About this exercise. Reply with one number only: the count of lines below that contain the word "values".

Records excerpted from a collection.

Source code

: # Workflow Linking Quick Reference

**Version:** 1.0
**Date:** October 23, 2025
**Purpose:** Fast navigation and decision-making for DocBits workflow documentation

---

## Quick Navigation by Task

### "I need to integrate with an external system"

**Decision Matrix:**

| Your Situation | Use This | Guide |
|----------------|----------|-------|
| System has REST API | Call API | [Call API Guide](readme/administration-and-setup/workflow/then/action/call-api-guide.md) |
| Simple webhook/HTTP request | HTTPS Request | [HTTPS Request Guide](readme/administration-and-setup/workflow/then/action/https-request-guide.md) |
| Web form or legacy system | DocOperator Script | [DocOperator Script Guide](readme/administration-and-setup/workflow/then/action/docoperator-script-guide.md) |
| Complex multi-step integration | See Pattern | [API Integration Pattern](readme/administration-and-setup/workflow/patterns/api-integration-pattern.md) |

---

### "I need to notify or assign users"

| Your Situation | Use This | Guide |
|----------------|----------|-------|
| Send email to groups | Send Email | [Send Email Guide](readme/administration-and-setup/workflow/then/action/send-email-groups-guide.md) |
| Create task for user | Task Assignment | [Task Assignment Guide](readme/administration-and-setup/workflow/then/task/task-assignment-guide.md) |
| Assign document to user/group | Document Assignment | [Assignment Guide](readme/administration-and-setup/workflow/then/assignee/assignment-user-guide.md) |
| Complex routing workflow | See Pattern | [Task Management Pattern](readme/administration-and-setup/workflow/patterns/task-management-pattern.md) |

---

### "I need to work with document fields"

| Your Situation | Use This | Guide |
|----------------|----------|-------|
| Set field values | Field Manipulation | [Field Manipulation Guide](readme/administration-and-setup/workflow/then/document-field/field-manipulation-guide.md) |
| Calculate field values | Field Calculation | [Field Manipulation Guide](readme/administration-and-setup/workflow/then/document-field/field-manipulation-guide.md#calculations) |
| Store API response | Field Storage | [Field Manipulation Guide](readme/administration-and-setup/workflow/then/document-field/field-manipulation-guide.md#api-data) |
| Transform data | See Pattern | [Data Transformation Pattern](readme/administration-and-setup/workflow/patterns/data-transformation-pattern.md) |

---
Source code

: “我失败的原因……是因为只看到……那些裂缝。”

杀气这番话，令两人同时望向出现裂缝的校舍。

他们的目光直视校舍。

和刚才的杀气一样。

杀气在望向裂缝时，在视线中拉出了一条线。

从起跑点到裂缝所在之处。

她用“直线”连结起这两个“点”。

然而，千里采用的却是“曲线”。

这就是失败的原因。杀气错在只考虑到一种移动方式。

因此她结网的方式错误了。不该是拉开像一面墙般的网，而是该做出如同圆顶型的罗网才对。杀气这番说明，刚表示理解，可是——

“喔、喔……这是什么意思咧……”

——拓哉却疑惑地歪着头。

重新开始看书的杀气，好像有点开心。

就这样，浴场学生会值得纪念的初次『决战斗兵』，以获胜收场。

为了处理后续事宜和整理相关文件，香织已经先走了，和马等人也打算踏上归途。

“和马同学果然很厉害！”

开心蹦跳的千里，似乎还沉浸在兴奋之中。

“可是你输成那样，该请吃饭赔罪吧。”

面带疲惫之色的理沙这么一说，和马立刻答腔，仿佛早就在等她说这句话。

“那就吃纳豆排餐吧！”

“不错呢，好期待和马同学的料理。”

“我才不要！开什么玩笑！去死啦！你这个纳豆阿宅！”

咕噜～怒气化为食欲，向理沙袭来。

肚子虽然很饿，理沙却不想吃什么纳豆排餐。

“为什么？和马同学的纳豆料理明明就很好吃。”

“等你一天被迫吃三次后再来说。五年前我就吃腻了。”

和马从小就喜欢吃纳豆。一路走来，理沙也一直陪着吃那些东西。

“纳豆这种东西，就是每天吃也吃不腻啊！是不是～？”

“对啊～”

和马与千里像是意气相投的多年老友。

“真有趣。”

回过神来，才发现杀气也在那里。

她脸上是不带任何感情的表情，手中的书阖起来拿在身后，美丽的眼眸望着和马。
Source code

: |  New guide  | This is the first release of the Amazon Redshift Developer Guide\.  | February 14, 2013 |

Solution. 2